Building a NixOS ISO with the ISO config

  1. Download the repo onto your computer (it must have nix or NixOS already!).
  2. Open the terminal and enter the repo directory.
  3. Run nix build .#nixosConfigurations.live-image.config.system.build.isoImage to build the iso (or run just iso)
  4. Locate the result folder located in the directory, and the iso will be in result/iso.

Rebuilding NixOS+Home-Manager

In order to commit new changes that you made to the flake, run the command nixos-rebuild switch --flake $FLAKE to rebuild and switch to the new profile. Optionally, you can add the --accept-flake-config parameter in order to skip the prompt asking you to accept the all of the values that nixConfig inside the flake.nix file specifies (it will automatically accept the proposed values).

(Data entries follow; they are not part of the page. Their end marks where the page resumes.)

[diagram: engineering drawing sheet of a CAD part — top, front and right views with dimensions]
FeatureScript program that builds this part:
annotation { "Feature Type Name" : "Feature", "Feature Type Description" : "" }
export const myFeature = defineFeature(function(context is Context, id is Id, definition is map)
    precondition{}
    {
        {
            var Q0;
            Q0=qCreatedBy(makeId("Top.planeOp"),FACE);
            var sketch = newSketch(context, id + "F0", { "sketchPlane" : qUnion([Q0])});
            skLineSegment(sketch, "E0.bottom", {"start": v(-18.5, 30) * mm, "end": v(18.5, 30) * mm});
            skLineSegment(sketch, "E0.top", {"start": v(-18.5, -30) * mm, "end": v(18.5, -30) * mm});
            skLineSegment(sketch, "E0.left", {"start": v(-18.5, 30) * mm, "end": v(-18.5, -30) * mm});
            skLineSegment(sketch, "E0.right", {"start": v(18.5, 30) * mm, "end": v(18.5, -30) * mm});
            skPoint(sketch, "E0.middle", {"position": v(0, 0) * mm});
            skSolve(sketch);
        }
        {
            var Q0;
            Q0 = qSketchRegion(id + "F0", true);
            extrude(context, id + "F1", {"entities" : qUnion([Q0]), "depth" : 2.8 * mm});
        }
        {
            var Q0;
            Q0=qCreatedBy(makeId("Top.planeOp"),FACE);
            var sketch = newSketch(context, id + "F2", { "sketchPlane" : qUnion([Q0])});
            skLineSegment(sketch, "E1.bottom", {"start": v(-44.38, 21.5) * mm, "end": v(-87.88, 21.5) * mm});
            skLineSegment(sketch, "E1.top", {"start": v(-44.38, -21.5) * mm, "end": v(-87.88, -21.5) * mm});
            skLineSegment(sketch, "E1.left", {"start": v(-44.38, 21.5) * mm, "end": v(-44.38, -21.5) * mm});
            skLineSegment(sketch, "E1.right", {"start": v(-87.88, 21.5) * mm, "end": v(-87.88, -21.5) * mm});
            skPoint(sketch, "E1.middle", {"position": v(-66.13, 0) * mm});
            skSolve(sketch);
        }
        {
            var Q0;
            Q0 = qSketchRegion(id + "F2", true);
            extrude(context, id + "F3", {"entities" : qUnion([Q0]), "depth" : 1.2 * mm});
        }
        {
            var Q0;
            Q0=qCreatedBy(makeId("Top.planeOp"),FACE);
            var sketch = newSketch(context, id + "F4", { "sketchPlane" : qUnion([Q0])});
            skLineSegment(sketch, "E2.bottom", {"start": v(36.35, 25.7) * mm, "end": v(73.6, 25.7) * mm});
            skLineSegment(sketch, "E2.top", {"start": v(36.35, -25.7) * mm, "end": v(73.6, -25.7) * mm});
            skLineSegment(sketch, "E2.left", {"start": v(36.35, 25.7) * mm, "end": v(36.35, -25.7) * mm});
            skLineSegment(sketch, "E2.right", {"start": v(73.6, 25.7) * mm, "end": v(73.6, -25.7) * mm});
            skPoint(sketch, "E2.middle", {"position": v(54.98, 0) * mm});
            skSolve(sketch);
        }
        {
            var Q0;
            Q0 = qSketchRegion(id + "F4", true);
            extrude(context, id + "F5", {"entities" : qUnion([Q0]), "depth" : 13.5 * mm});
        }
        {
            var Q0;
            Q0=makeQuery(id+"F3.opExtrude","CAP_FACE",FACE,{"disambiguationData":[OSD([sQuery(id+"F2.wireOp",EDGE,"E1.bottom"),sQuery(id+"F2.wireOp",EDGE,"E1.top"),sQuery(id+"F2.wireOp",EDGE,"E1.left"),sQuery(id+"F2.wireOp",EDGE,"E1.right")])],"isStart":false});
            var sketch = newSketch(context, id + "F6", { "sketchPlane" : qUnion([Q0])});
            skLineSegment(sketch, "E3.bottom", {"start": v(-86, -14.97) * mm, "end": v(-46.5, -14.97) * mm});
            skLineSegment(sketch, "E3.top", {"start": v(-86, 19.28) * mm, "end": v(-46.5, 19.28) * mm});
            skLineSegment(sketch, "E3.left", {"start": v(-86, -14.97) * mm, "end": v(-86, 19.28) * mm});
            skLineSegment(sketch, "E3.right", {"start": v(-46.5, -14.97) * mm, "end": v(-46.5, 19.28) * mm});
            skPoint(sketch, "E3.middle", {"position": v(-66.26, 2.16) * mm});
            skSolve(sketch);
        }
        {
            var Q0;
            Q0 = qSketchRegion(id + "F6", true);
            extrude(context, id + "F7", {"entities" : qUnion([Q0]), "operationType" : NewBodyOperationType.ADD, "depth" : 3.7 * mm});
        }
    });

Update the flake’s lock file

The nix dependencies/flake inputs (such as nixpkgs) used by the flake will strictly follow the flake.lock file, using the commits written into it when you (re)generate the profiles. Simply run nix flake update --flake $FLAKE to update the flake inputs. If you want to save the update message and have it committed to the repo’s git history, then run nix flake update --commit-lock-file --flake $FLAKE. Keeping this updated is key to obtain the latest packages and modules

Flakes and Trusted Config Values

Nix will ask you to accept the extra-substituter and extra-trusted-public-key values that the flake adds (for retrieving packages from extra binary caches like https://nix-community.cachix.org and https://nix-gaming.cachix.org); this is for speeding up evaluation time. Make sure to read through the prompts and hit ‘Y’ if you want to allow those changes. Otherwise, if you want to come back later and make the values trusted, you can modify the ~/.local/share/nix/trusted-settings.json or just delete it and restart the nix daemon via systemctl restart nix-daemon.service.

Evaluation Secrets

Any secret that starts with the esecrets function from the utils.nix module are secrets that are evaluation while the flake is being built. These secrets in particular are for hiding sensitive information that are in the nix module files. These are particularly useful for when you want to share your configs without directly revealing the secrets in places that are require the secrets as soon as nix evaluates the flake. These secrets are placed in the eval-secrets.json file under secrets/USERNAME.

These secrets are encrypted with git-crypt, which when you clone the repo, you will need to either delete the secrets or decrypt them with the GPG key that was used to encrypt them.

More Flake Secrets

Any secret that is located under secrets/ are secrets generated by agenix, these secrets will require an user key (a key that the user will use) and the ssh host keys (keys located under /etc/ssh). For existing systems, all that needs to be done is add the ssh host key’s public key into secrets/secrets.nix and rekey the secrets you want to use with said public key using just rekey-host or just rekey-multikey. For new systems, you will need to create the ssh keys in the installer with ssh-keyscan -t ed25519 or simply copy the already generated ssh keys from the live-image’s /etc/ssh/ into the newly mounted disks, /mnt/etc/ssh/; then follow the same rekey steps as mentioned previously.